Au-delà de l'enjeu thermique, Paris subit une érosion démographique constante avec une perte annuelle moyenne de près de 14 000 résidents entre 2017 et 2023. Paradoxalement, selon les relevés de l'INSEE, environ 262 000 locaux sont inoccupés dans la capitale, soit près d'un logement sur cinq. Ce stock se compose majoritairement de résidences secondaires et de logements vacants, un gisement que les politiques publiques tentent désespérément de mobiliser face à l'envolée de la pression fiscale foncière.
La stratégie du "choc d'offre" pour relancer le marché parisien
Pour contrer la pénurie, l'idée d'un "choc d'offre" s'est imposée dans les échanges. Cette méthode vise à stimuler la construction et la mise sur le marché rapide de nouveaux biens pour stabiliser les prix. Plusieurs leviers sont envisagés : la surélévation des immeubles existants pour densifier sans s'étaler, ou encore la suppression des dispositifs d'encadrement des loyers pour redonner de l'attractivité aux investisseurs privés. L'idée d'une garantie publique de loyers est également avancée pour sécuriser les propriétaires et les inciter à louer leurs biens inoccupés.

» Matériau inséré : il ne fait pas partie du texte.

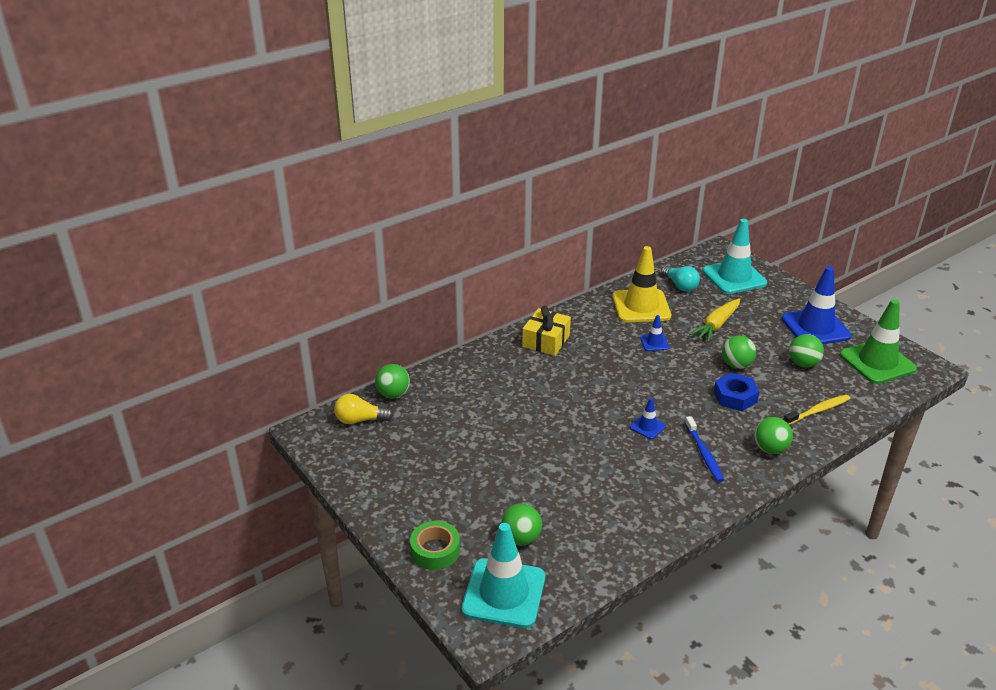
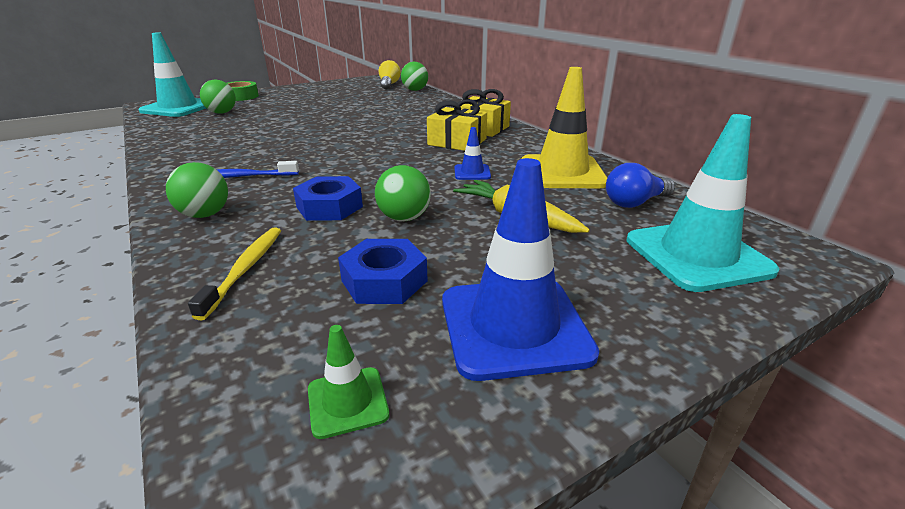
camera: 95 degrees right, 5 degrees down
blue traffic cone [630,398,666,439] -> none
turquoise light bulb [661,266,700,292] -> blue light bulb [606,163,675,208]
yellow toothbrush [784,395,850,425] -> yellow toothbrush turned 150 degrees counterclockwise [188,227,281,320]
green ball [789,334,824,367] -> blue nut [338,239,428,304]
green traffic cone [840,299,917,384] -> green traffic cone [308,325,389,439], size x0.46
none -> yellow gift [427,100,487,151]

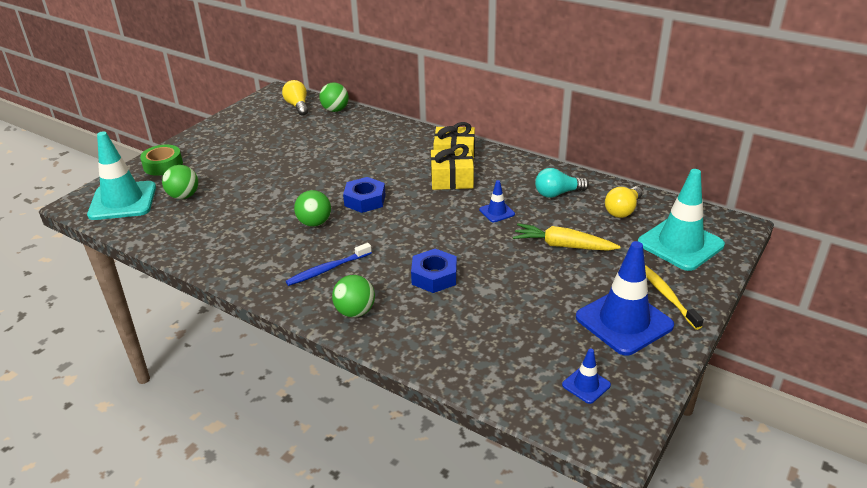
camera: 25 degrees left, 5 degrees up
yellow toothbrush [188,227,281,320] -> yellow toothbrush moved to [645,265,704,330]
green traffic cone [308,325,389,439] -> blue traffic cone [562,349,611,404]
blue nut [338,239,428,304] -> blue nut moved to [343,177,386,213]
green ball [375,165,431,221] -> green ball moved to [294,190,331,227]
yellow traffic cone [522,67,607,188] -> turquoise light bulb [535,168,589,198]
blue light bulb [606,163,675,208] -> yellow light bulb [605,186,643,218]

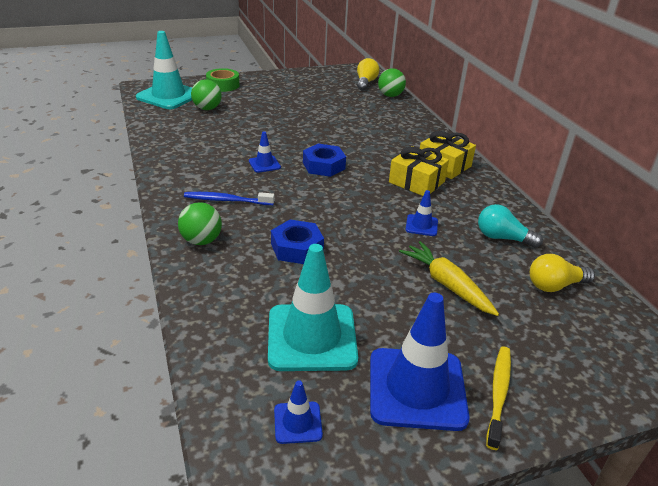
camera: 35 degrees right, 0 degrees up
green ball [294,190,331,227] -> blue traffic cone [249,132,281,173]
turquoise traffic cone [638,169,725,271] -> turquoise traffic cone moved to [268,244,358,371]

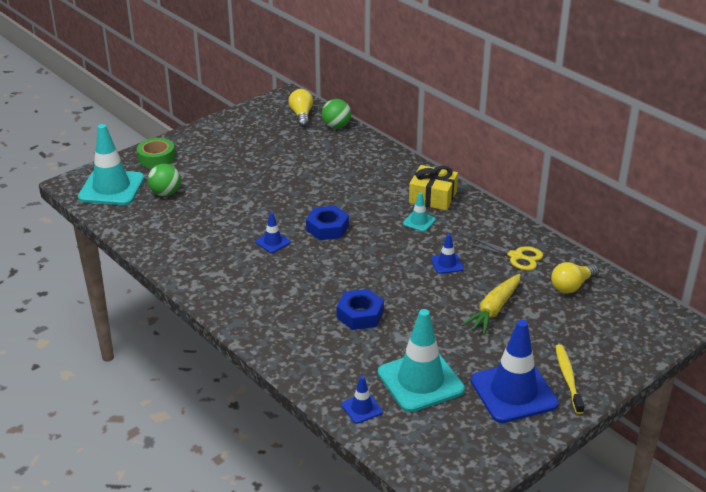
camera: 20 degrees left, 0 degrees up
green ball [178,202,222,245] -> none
blue toothbrush [184,192,275,205] -> none
blue traffic cone [274,380,323,444] -> blue traffic cone moved to [342,376,383,424]
yellow gift [389,146,449,196] -> turquoise traffic cone [403,192,436,232]
yellow carrot [399,241,499,316] -> yellow carrot turned 90 degrees counterclockwise [461,274,521,335]
turquoise light bulb [478,204,543,248] -> yellow scissors [464,236,543,271]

| Indicateur clé | Donnée statistique (Paris/IdF) |
|---|---|
| Taux de vacances des bureaux (Île-de-France) | 10,7 % (6,2 millions de m²) |
| Part des passoires thermiques (DPE F/G) | 26,5 % du parc |
| Logements inoccupés | 19 % du parc total |
Le recyclage urbain : recycler les bureaux vides en habitations
L'un des rares points de convergence entre les candidats réside dans l'exploitation des bureaux délaissés. Début 2026, BFMTV rapportait que plus de 6 millions de mètres carrés de bureaux sont vacants en Île-de-France. Si la transformation technique est complexe (problèmes de luminosité, profondeur des plateaux), trois visions politiques s'opposent sur la mise en oeuvre de cette mutation urbaine :
- La vision incitative : Portée par Rachida Dati ou Pierre-Yves Bournazel, elle mise sur la carotte fiscale. Le projet s'appuie sur la loi de juin 2025 pour alléger les taxes foncières des rénovateurs et simplifier les démarches via le "permis réversible".

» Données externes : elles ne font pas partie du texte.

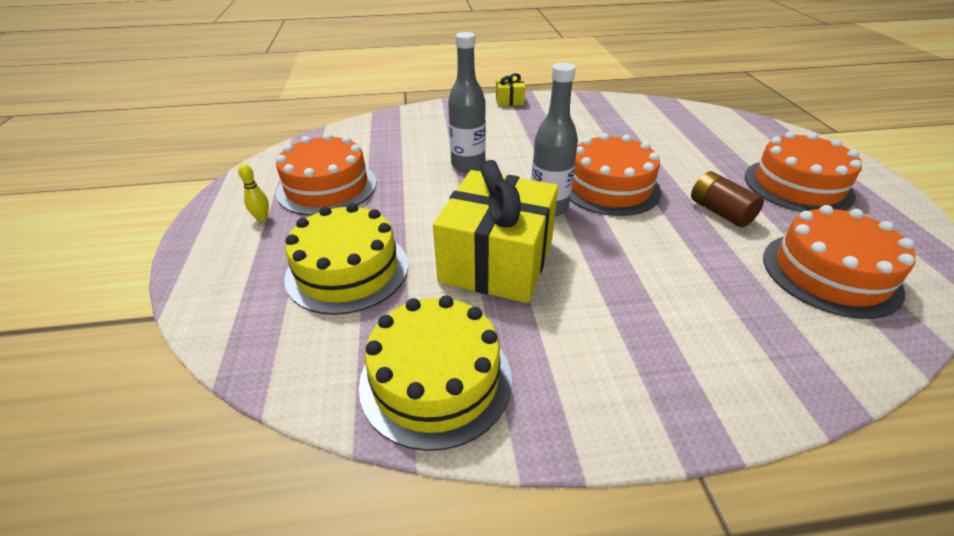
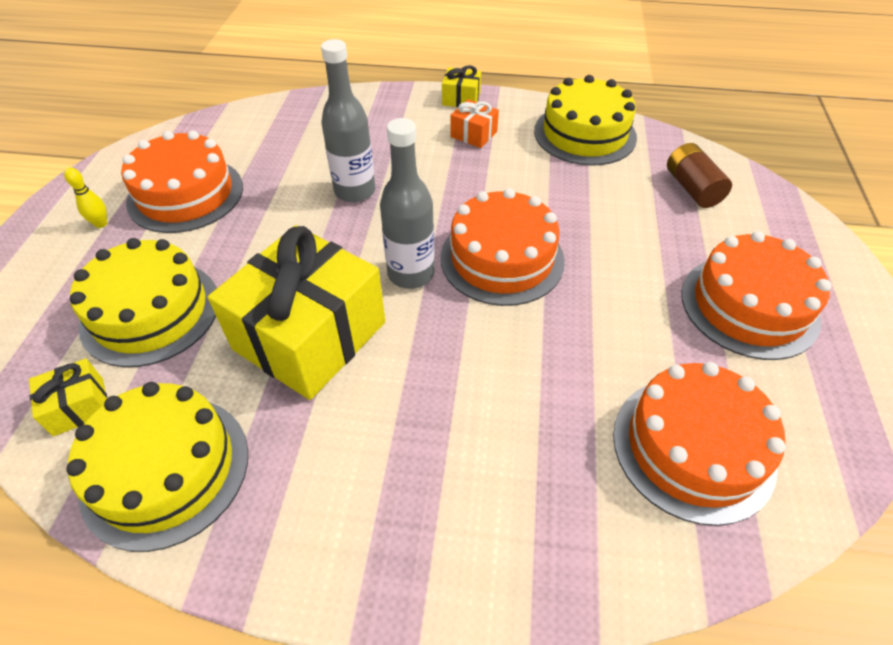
camera: 15 degrees right, 10 degrees up
brown battery [691,171,764,228] -> brown battery moved to [667,143,732,208]
none -> yellow gift [29,358,107,436]
none -> orange gift [450,99,499,148]
none -> yellow cake [534,75,637,166]

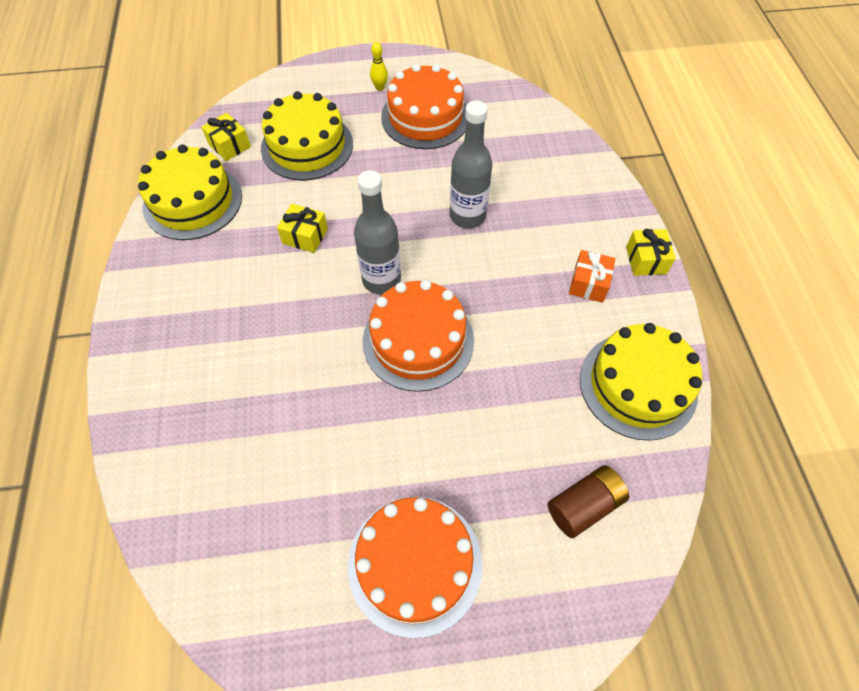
camera: 75 degrees right, 10 degrees up
yellow gift [208,225,385,400] -> yellow gift [277,204,328,253], size x0.43
orange cake [613,362,785,526] -> none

- La vision réglementaire : Défendue par Emmanuel Grégoire ou Sophia Chikirou, elle privilégie la contrainte. Elle propose notamment d'imposer un quota minimal de 20 % de logements lors des rénovations lourdes de bureaux ou d'utiliser le PLU bioclimatique pour flécher les bâtiments vers le social.
- La vision libérale : Portée par Sarah Knafo, elle suggère de lever les barrières de rentabilité, notamment en supprimant les obligations de logements sociaux dans ces projets de mutation, jugées trop lourdes pour le secteur privé.
Un tournant décisif pour l'attractivité de la capitale
Alors que les taux d'emprunt se stabilisent autour de 3 %, l'enjeu des municipales de 2026 dépasse la simple gestion municipale. Il s'agit de définir si Paris peut rester une ville accessible aux classes moyennes ou si elle continuera sa mue en cité-musée. Entre le Plan Relance Logement 2026 et les contraintes de neutralité carbone, le futur maire devra impérativement concilier ingéniosité architecturale et pragmatisme économique pour éviter l'asphyxie durable du marché immobilier.